New York Minute

In “New York Minute,” a film that went by the working title of “Jailbait: The Movie,” Mary-Kate and Ashley Olsen play twin sisters who become involved in a series of simple-minded Big Apple hijinks that leave them clad only in bath towels for a few minutes as they run through the streets, and later in skimpy cheerleader skirts as they run through the streets some more. The girls will turn 18 on June 13; for the time being, they remain underage, and the manner in which they are held out as teasing sexual objects is at once frustrating, repellant and hot. If I didn’t hate this movie anyway, I would hate it just because of that.

Fortunately, there is so much more to hate about “New York Minute,” and the hate flows powerful and strong from me as I reflect upon it. There is not a minute of it that makes sense or that resembles anything that would ever happen in the real world. Cause and effect are meaningless. There is no real humor. It is a dour trainwreck of a faux-screwball movie.

Jane (Ashley) and Roxy (Mary-Kate) are Long Island high school seniors who, despite being twins, can’t stand each other. Jane is prim, organized and anal retentive; Roxy skips school regularly, wears dirty clothes, and I don’t know, probably has sex with illegal aliens in Grand Central Station washrooms.

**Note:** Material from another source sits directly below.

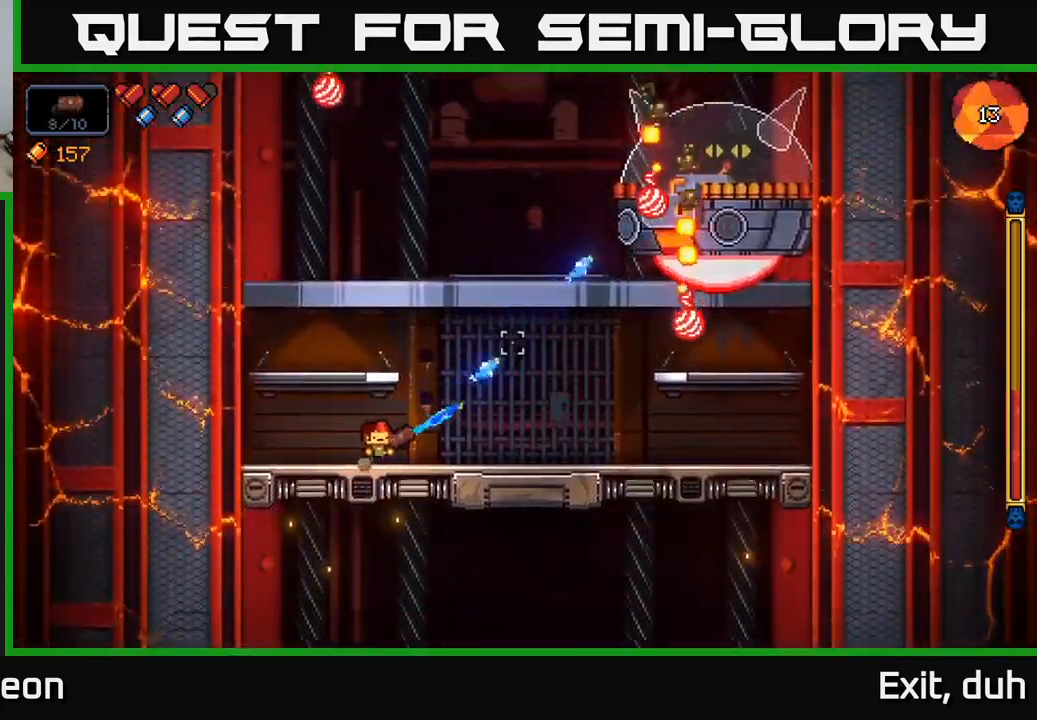
{"buttons": ["R2"], "left_stick": "right", "right_stick": "up-right", "events": [[367, "left_stick", "right"]]}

The day in question is a big one for both girls. Jane is giving a speech at Columbia University as part of a scholarship competition — if she wins, she goes to London, far, far away from her sister — while Roxy is hoping to be an extra in a music video for A Simple Plan. (That’s one of those new “punk” bands the kids like so much.)

Roxy is being pursued by an overeager truant officer played by Eugene Levy, who proves here that even he is fallible, unable to create humor despite his gallons of talent. And soon Jane is being pursued, too, by a guy named Bennie (Andy Richter), who for some reason speaks with a Chinese accent even though he’s caucasian, who needs a microchip that a bad guy dropped into Jane’s purse when she wasn’t looking, and which has now been eaten by a small dog. Bennie is holding Jane’s day planner hostage until the dog passes the chip, and Jane can’t give her speech without her day planner.

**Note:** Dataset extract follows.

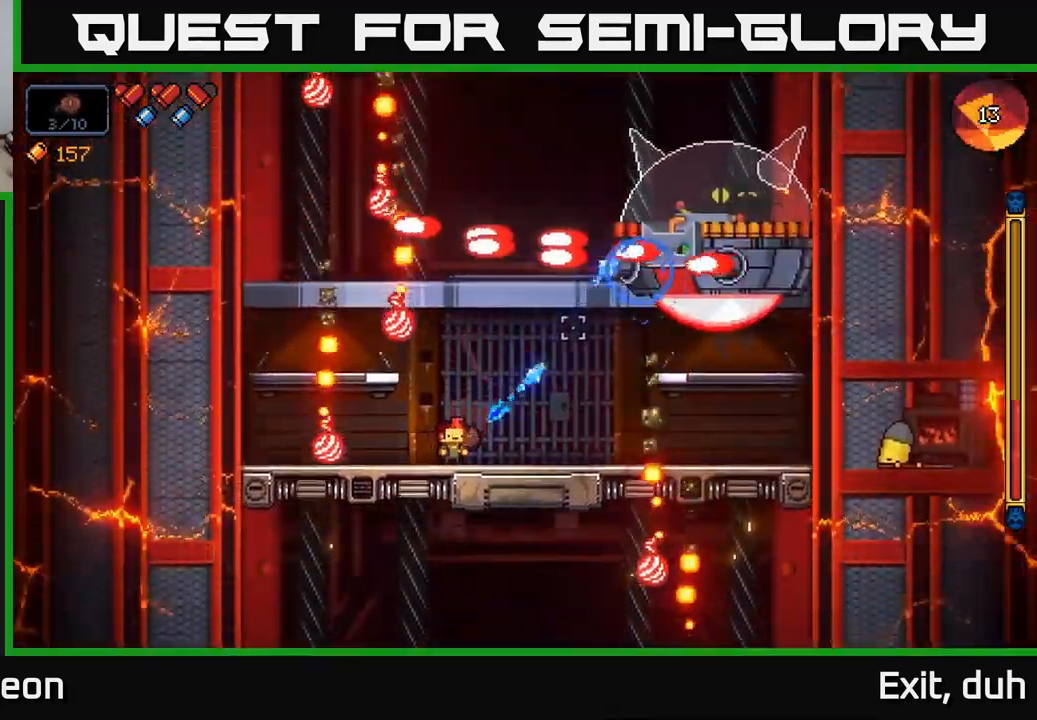
{"buttons": ["R2"], "left_stick": "center", "right_stick": "up-right", "events": [[250, "left_stick", "center"], [367, "left_stick", "right"], [500, "left_stick", "center"]]}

Oh, and there are two cute guys whom Jane and Roxy keep running into, usually literally. At one point, Jane’s guy, played by Riley Smith, lands on top of her when she is wearing naught but a towel. Olsen is 17; Smith is 26. I bet the set was crawling with child-labor officials and Olsen parents that day.

So it’s all a big theft of “Ferris Bueller’s Day Off,” and a joyless, wretched one at that. It is directed with absolutely no effort by Dennie Gordon (“What a Girl Wants,” “Joe Dirt”), and written by nobodies Emily Fox, Adam Cooper and Bill Collage. None of it makes sense, but I have a few choice moments that I especially want to share:

– When a driver asks Jane, “Are you and her going to the same place?,” she corrects him, saying, “‘You and SHE.’ You’re using the wrong possessive.” Well, yeah, except that there were no “possessives,” wrong or otherwise, in that sentence. What he was using was the wrong PRONOUN. The screenwriters wanted to establish Jane as the sort of person who would correct a stranger’s grammar, yet they themselves were so stupid that they couldn’t come up with a good example of it. Never try to write characters who are smarter than you are, guys. It never works.

– A passing bum spills his drink all over the front of Jane’s blouse, and after examination Roxy declares, “That’s not just a cherry Slurpee. I smell alcohol.” But you know what, Roxy? It probably wasn’t a cherry Slurpee anyway, considering the stain is blue and cherry Slurpees are red.

– With just under two hours before Jane’s big speech, the girls stumble into a Harlem beauty salon, where they are treated to a series of hair and costume makeovers. My hair-stylist sources tell me even ONE of those new hairdos would take over an hour, yet Jane and Roxy each get four or five in the space of one montage.

– A dog pees in Andy Richter’s face. I’m not saying it doesn’t make sense for a dog to pee in someone’s face, but what are you doing holding a dog up to your face like that anyway? You kinda deserve it, really.